*Provided data*.
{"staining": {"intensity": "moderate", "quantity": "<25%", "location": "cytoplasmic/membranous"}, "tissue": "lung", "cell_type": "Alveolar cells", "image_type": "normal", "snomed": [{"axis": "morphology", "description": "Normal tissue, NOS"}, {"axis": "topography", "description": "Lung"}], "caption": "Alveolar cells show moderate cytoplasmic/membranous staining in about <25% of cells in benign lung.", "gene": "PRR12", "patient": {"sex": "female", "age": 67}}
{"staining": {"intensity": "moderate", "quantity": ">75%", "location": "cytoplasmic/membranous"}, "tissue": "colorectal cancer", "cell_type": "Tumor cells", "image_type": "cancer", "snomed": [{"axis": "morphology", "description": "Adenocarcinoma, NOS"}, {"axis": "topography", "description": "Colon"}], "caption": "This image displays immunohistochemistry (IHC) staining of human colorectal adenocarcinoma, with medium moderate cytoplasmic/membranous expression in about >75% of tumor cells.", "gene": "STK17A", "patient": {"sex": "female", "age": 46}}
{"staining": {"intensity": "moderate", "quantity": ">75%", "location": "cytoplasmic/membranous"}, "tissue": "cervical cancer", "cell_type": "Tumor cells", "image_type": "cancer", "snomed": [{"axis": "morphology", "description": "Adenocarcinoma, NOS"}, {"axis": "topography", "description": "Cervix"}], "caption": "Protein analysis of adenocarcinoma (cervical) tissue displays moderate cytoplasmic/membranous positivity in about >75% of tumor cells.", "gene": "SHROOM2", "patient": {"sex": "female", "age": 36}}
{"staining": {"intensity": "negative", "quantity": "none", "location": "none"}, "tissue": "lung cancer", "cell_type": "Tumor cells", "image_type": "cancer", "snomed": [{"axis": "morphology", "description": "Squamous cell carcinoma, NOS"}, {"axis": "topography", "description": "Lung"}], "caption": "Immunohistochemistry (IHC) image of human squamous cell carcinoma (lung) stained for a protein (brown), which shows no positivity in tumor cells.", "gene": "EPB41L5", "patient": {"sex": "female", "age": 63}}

*Exercise*. Among the lines above, which ones hold the string "adenocarcinoma"? Show them.

*Answer*.
{"staining": {"intensity": "moderate", "quantity": ">75%", "location": "cytoplasmic/membranous"}, "tissue": "colorectal cancer", "cell_type": "Tumor cells", "image_type": "cancer", "snomed": [{"axis": "morphology", "description": "Adenocarcinoma, NOS"}, {"axis": "topography", "description": "Colon"}], "caption": "This image displays immunohistochemistry (IHC) staining of human colorectal adenocarcinoma, with medium moderate cytoplasmic/membranous expression in about >75% of tumor cells.", "gene": "STK17A", "patient": {"sex": "female", "age": 46}}
{"staining": {"intensity": "moderate", "quantity": ">75%", "location": "cytoplasmic/membranous"}, "tissue": "cervical cancer", "cell_type": "Tumor cells", "image_type": "cancer", "snomed": [{"axis": "morphology", "description": "Adenocarcinoma, NOS"}, {"axis": "topography", "description": "Cervix"}], "caption": "Protein analysis of adenocarcinoma (cervical) tissue displays moderate cytoplasmic/membranous positivity in about >75% of tumor cells.", "gene": "SHROOM2", "patient": {"sex": "female", "age": 36}}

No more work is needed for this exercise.